Com as bandeiras a meio mastro, autoridades pediram a milhões de pessoas que guardem um minuto de silêncio às 19h01 locais (5h01 em Brasília) pelas vítimas do ataque de 14 de dezembro, o mais mortífero em três décadas na Austrália.
Velas serão acesas em janelas e portas de residências, em todo o país. Sobreviventes, familiares e equipes de emergência vão se unir a líderes políticos e comunitários em uma cerimônia na Ópera de Sydney, sob o lema “A Luz Vencerá”.
Um varão e seu rebento foram acusados de furar queima contra uma povo que celebrava o Hanukkah na praia, inspirados na ideologia do Estado Islâmico. O pai, o indiano de 50 anos Sajid Akram, foi morto a tiros pela polícia durante o ataque, e seu rebento Naveed, um australiano de 24 anos, está recluso, denunciado de 15 homicídios e outros crimes.

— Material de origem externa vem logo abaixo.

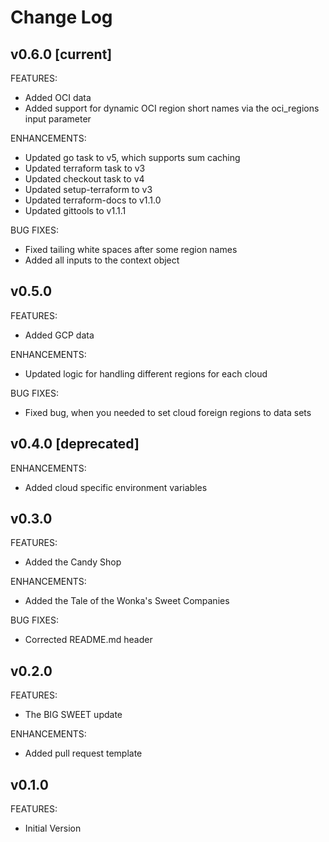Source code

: # Change Log

## v0.6.0 [current]
FEATURES:
- Added OCI data
- Added support for dynamic OCI region short names via the oci_regions input parameter

ENHANCEMENTS:
- Updated go task to v5, which supports sum caching
- Updated terraform task to v3
- Updated checkout task to v4
- Updated setup-terraform to v3
- Updated terraform-docs to v1.1.0
- Updated gittools to v1.1.1

BUG FIXES:
- Fixed tailing white spaces after some region names
- Added all inputs to the context object

## v0.5.0
FEATURES:
- Added GCP data

ENHANCEMENTS:
- Updated logic for handling different regions for each cloud

BUG FIXES:
- Fixed bug, when you needed to set cloud foreign regions to data sets

## v0.4.0 [deprecated]
ENHANCEMENTS:
- Added cloud specific environment variables

## v0.3.0
FEATURES:
- Added the Candy Shop

ENHANCEMENTS:
- Added the Tale of the Wonka's Sweet Companies

BUG FIXES:
- Corrected README.md header

## v0.2.0
FEATURES:
- The BIG SWEET update

ENHANCEMENTS:
- Added pull request template

## v0.1.0
FEATURES:
- Initial Version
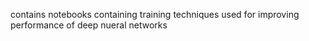 contains notebooks containing training techniques used for improving performance of deep nueral networks
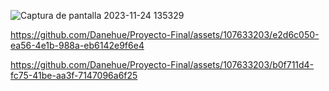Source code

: 
 
![Captura de pantalla 2023-11-24 135329](https://github.com/Danehue/Proyecto-Final/assets/107633203/6f3d7577-bc55-4d72-bd0a-cf4bf3bc79cf)

https://github.com/Danehue/Proyecto-Final/assets/107633203/e2d6c050-ea56-4e1b-988a-eb6142e9f6e4

https://github.com/Danehue/Proyecto-Final/assets/107633203/b0f711d4-fc75-41be-aa3f-7147096a6f25

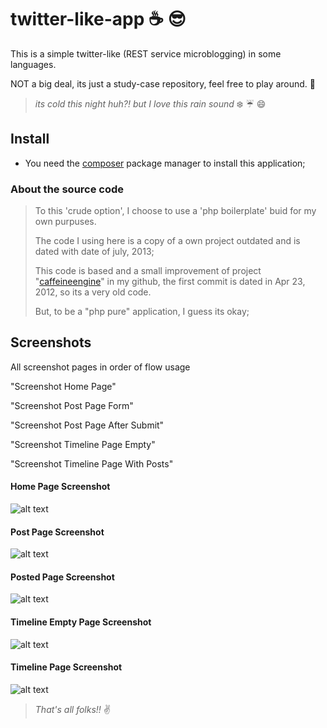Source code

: # twitter-like-app :coffee: :sunglasses:

This is a simple twitter-like (REST service microblogging) in some languages.

NOT a big deal, its just a study-case repository, feel free to play around. :metal:

>_its cold this night huh?! but I love this rain sound_ :snowflake: :umbrella: :smile:

## Install
- You need the [composer](https://getcomposer.org/) package manager to install this application;

### About the source code
> To this 'crude option', I choose to use a 'php boilerplate' buid for my own purpuses.
>
> The code I using here is a copy of a own project outdated and is dated with date of july, 2013;
>
> This code is based and a small improvement of project "[caffeineengine](https://github.com/chroda/caffeineengine)" in my github,
> the first commit is dated in Apr 23, 2012, so its a very old code.
>
> But, to be a "php pure" application, I guess its okay;

## Screenshots
All screenshot pages in order of flow usage

[ss_home]:https://raw.githubusercontent.com/chroda/twitter-like-app/master/php-pure/cdn/img/screenshots/home.png

"Screenshot Home Page"

[ss_post]:https://raw.githubusercontent.com/chroda/twitter-like-app/master/php-pure/cdn/img/screenshots/post.png

"Screenshot Post Page Form"

[ss_posted]:https://raw.githubusercontent.com/chroda/twitter-like-app/master/php-pure/cdn/img/screenshots/posted.png

"Screenshot Post Page After Submit"

[ss_timeline-empty]:https://raw.githubusercontent.com/chroda/twitter-like-app/master/php-pure/cdn/img/screenshots/timeline-empty.png  

"Screenshot Timeline Page Empty"

[ss_timeline]:https://raw.githubusercontent.com/chroda/twitter-like-app/master/php-pure/cdn/img/screenshots/timeline.png

"Screenshot Timeline Page With Posts"

#### Home Page Screenshot
![[alt text]()][ss_home]
#### Post Page Screenshot
![[alt text]()][ss_post]
#### Posted Page Screenshot
![[alt text]()][ss_posted]
#### Timeline Empty Page Screenshot
![[alt text]()][ss_timeline-empty]
#### Timeline Page Screenshot
![[alt text]()][ss_timeline]


>_That's all folks!!_ :v:
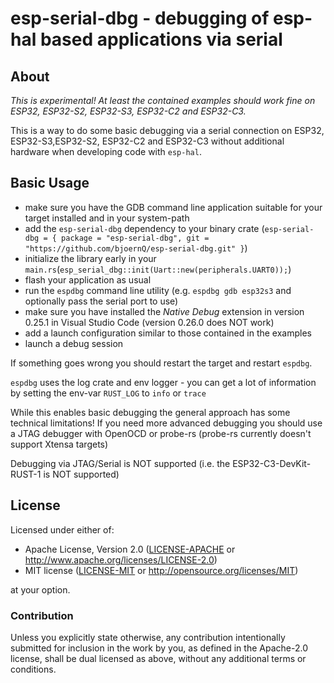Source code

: # esp-serial-dbg - debugging of esp-hal based applications via serial

## About

_This is experimental! At least the contained examples should work fine on ESP32, ESP32-S2, ESP32-S3, ESP32-C2 and ESP32-C3._

This is a way to do some basic debugging via a serial connection on ESP32, ESP32-S3,ESP32-S2, ESP32-C2 and ESP32-C3 without additional hardware when developing code with `esp-hal`.

## Basic Usage

- make sure you have the GDB command line application suitable for your target installed and in your system-path
- add the `esp-serial-dbg` dependency to your binary crate (`esp-serial-dbg = { package = "esp-serial-dbg", git = "https://github.com/bjoernQ/esp-serial-dbg.git" }`)
- initialize the library early in your `main.rs`(`esp_serial_dbg::init(Uart::new(peripherals.UART0));`)
- flash your application as usual
- run the `espdbg` command line utility (e.g. `espdbg gdb esp32s3` and optionally pass the serial port to use)
- make sure you have installed the _Native Debug_ extension in version 0.25.1 in Visual Studio Code (version 0.26.0 does NOT work)
- add a launch configuration similar to those contained in the examples
- launch a debug session

If something goes wrong you should restart the target and restart `espdbg`.

`espdbg` uses the log crate and env logger - you can get a lot of information by setting the env-var `RUST_LOG` to `info` or `trace`

While this enables basic debugging the general approach has some technical limitations!
If you need more advanced debugging you should use a JTAG debugger with OpenOCD or probe-rs (probe-rs currently doesn't support Xtensa targets)

Debugging via JTAG/Serial is NOT supported (i.e. the ESP32-C3-DevKit-RUST-1 is NOT supported)

## License

Licensed under either of:

- Apache License, Version 2.0 ([LICENSE-APACHE](LICENSE-APACHE) or http://www.apache.org/licenses/LICENSE-2.0)
- MIT license ([LICENSE-MIT](LICENSE-MIT) or http://opensource.org/licenses/MIT)

at your option.

### Contribution

Unless you explicitly state otherwise, any contribution intentionally submitted for inclusion in
the work by you, as defined in the Apache-2.0 license, shall be dual licensed as above, without
any additional terms or conditions.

“Quando olhamos para Bondi, não vemos unicamente uma praia”, disse o primeiro-ministro australiano, Anthony Albanese. “Esse é um lugar onde zero deveria quebrar, exceto as ondas. Mas, naquela noite, muitas coisas se quebraram.”
Albanese, que fará um oração na Ópera, foi criticado pela falta de uma ação rápida contra o antissemitismo antes do ataque, em seguida o qual concordou em produzir uma percentagem real de investigação de elevado nível.